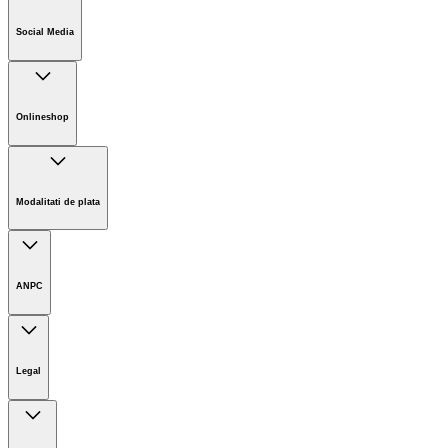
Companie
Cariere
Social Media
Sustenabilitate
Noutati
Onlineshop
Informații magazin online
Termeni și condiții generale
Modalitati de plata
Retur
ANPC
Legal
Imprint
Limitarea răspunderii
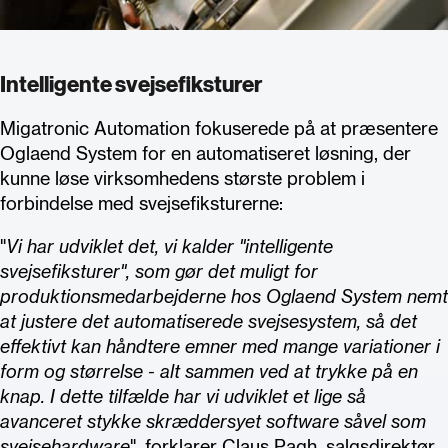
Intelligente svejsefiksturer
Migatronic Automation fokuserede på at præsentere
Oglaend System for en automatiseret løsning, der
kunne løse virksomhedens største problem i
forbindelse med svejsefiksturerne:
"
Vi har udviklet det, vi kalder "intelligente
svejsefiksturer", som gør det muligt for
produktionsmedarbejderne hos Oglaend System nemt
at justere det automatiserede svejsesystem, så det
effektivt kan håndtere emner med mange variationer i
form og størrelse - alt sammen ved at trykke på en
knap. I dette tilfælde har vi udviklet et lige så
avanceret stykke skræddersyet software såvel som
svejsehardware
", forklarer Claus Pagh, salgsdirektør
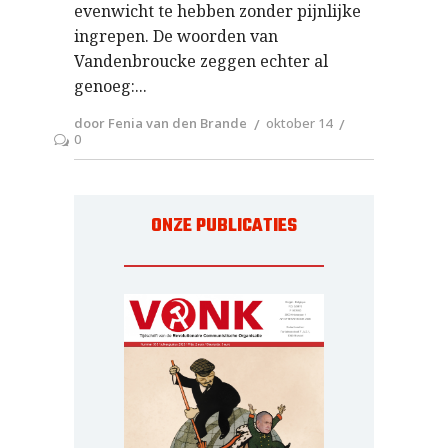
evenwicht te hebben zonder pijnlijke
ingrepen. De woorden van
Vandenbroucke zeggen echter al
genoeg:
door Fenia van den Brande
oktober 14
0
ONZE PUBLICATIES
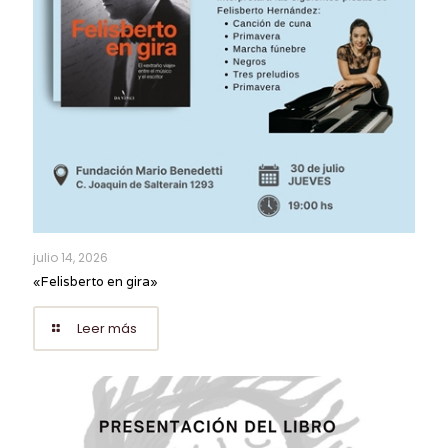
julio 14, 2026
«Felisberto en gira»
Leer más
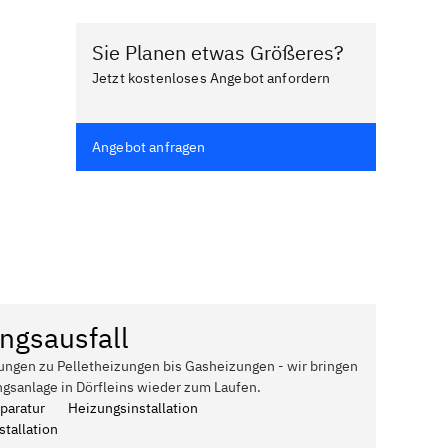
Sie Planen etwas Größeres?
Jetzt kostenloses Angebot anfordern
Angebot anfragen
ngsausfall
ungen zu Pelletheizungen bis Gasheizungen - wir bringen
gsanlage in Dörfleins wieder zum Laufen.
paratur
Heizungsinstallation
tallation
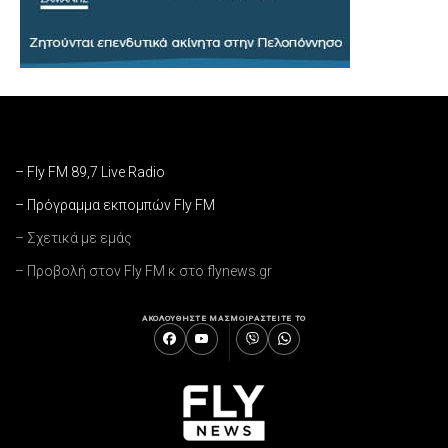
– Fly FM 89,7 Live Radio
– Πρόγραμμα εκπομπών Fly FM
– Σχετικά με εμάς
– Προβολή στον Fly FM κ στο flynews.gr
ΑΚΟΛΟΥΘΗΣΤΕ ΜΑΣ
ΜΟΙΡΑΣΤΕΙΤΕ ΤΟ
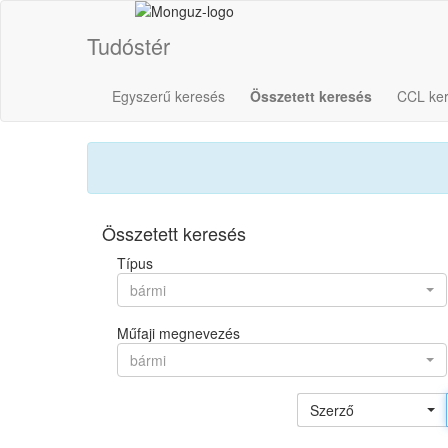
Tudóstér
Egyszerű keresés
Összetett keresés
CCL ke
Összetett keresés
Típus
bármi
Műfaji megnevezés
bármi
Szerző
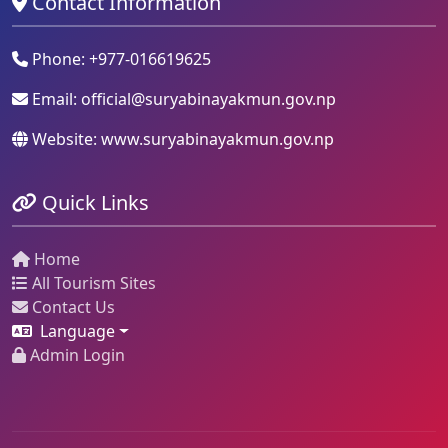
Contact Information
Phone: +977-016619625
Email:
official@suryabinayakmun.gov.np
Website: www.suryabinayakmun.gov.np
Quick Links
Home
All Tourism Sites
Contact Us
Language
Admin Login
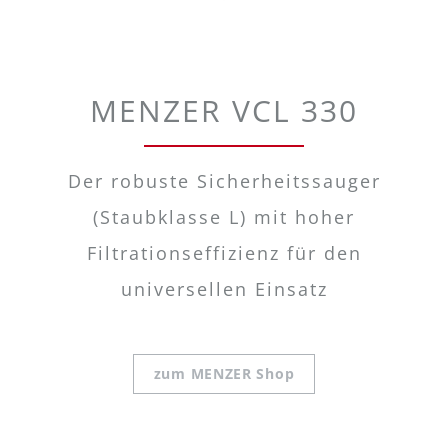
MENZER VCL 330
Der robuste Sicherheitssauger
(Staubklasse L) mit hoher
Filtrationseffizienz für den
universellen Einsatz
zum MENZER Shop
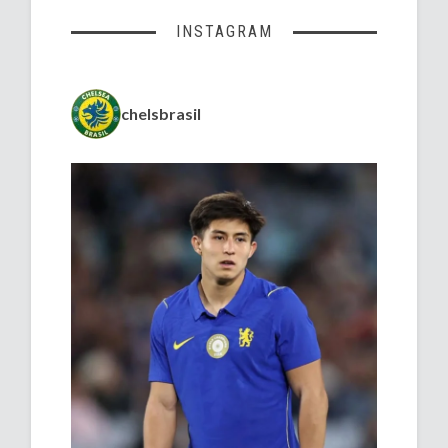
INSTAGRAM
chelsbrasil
---------------
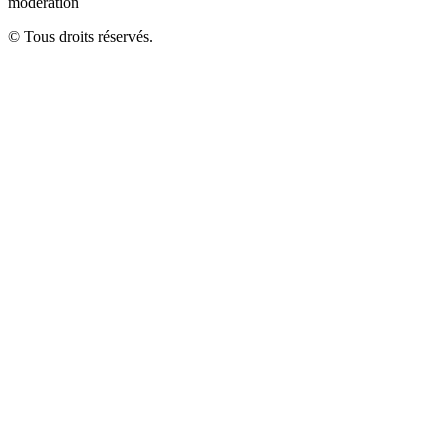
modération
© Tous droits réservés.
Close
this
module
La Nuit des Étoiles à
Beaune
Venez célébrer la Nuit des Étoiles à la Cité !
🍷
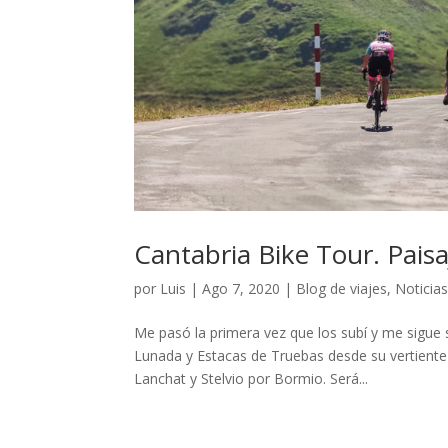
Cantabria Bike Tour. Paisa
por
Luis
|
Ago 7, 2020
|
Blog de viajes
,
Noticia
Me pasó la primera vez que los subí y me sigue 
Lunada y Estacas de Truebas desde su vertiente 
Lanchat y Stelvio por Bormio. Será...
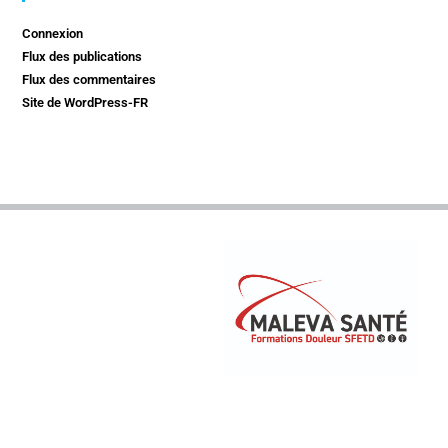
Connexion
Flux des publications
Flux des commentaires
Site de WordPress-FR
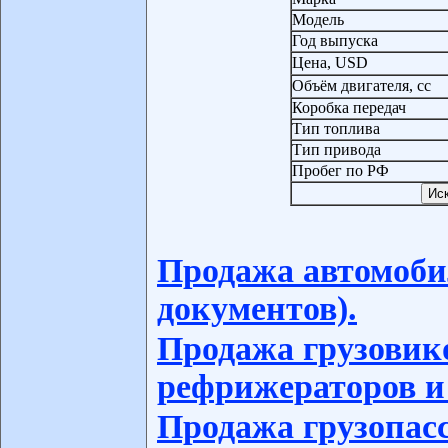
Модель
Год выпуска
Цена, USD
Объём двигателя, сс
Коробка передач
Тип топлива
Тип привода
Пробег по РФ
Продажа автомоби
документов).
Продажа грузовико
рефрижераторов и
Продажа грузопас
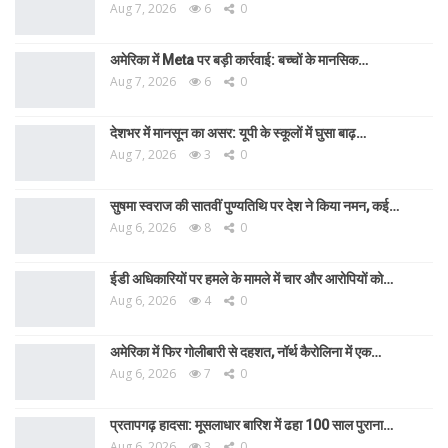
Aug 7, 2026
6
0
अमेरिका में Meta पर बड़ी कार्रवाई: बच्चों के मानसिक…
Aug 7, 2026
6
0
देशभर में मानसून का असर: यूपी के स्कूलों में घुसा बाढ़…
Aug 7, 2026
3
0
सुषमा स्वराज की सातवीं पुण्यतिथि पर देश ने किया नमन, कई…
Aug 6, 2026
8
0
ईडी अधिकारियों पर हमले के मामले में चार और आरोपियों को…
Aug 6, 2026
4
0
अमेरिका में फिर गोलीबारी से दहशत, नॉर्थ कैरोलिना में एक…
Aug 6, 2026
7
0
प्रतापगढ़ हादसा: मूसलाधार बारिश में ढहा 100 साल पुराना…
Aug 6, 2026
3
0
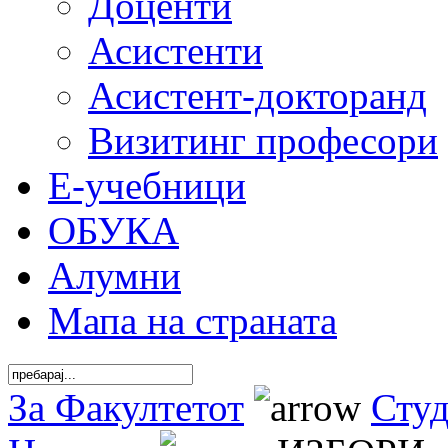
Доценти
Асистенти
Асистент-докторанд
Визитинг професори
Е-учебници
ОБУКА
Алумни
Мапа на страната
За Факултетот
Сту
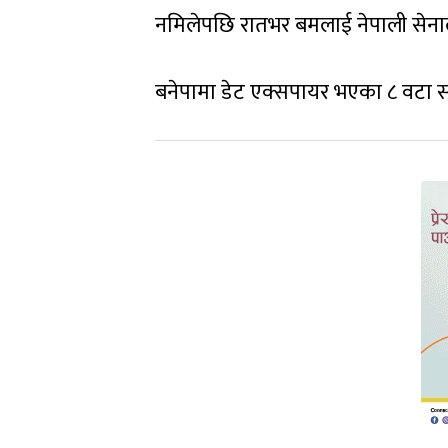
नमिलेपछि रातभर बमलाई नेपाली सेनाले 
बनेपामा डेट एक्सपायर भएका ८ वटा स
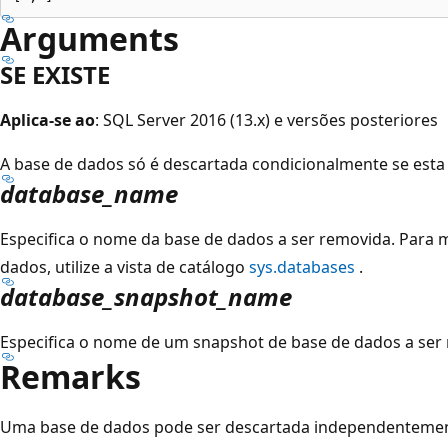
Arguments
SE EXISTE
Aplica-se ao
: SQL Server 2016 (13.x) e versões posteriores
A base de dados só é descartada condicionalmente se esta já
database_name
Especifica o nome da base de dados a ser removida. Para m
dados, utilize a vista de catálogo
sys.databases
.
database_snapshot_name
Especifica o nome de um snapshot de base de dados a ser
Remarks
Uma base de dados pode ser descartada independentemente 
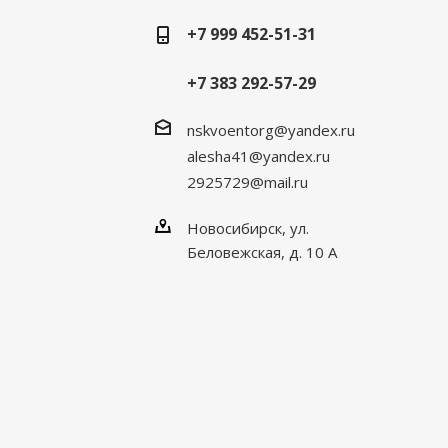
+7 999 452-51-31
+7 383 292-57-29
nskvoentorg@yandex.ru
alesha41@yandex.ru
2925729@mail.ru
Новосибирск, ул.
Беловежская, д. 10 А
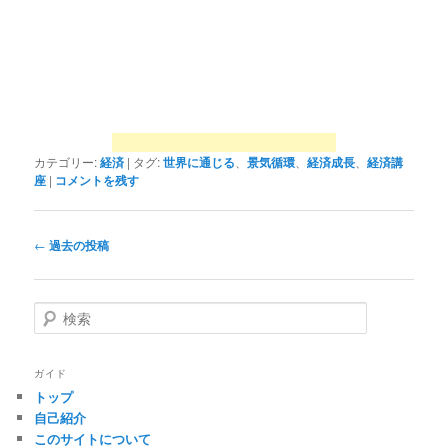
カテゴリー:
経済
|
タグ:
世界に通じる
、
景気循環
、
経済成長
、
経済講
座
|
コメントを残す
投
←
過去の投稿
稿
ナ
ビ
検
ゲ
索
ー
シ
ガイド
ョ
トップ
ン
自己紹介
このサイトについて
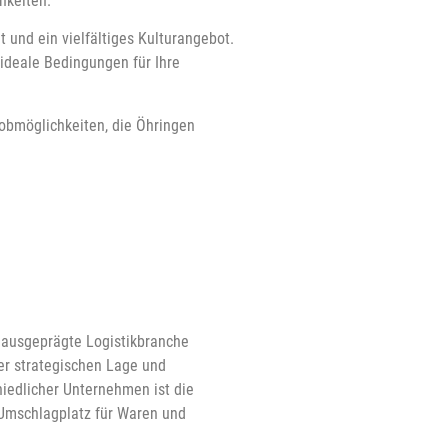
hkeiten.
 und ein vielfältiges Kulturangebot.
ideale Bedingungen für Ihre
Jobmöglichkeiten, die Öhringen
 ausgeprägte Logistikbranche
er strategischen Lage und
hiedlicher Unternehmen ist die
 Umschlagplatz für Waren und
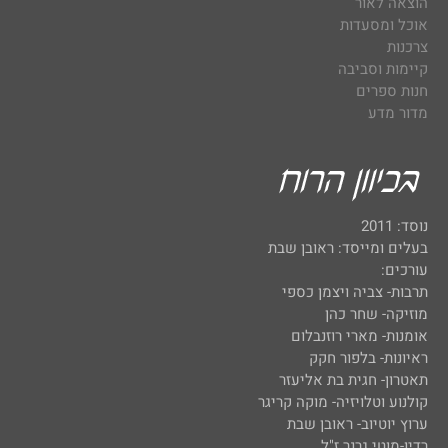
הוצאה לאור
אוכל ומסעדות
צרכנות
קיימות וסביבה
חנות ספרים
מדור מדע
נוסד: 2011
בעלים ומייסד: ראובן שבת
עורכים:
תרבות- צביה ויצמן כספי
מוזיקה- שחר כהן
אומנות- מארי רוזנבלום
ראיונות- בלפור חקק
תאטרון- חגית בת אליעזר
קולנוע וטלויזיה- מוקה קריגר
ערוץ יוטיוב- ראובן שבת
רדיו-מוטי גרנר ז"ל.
---------------
Reproduce the lines of the material from the line with "Contact Information" up to and including the line with "zum MENZER Shop", leaving out the pictures.

Contact Information
Phone: +977-016619625
Email:
official@suryabinayakmun.gov.np
Website: www.suryabinayakmun.gov.np
Quick Links
Home
All Tourism Sites
Contact Us
Language
Admin Login
MENZER VCL 330
Der robuste Sicherheitssauger
(Staubklasse L) mit hoher
Filtrationseffizienz für den
universellen Einsatz
zum MENZER Shop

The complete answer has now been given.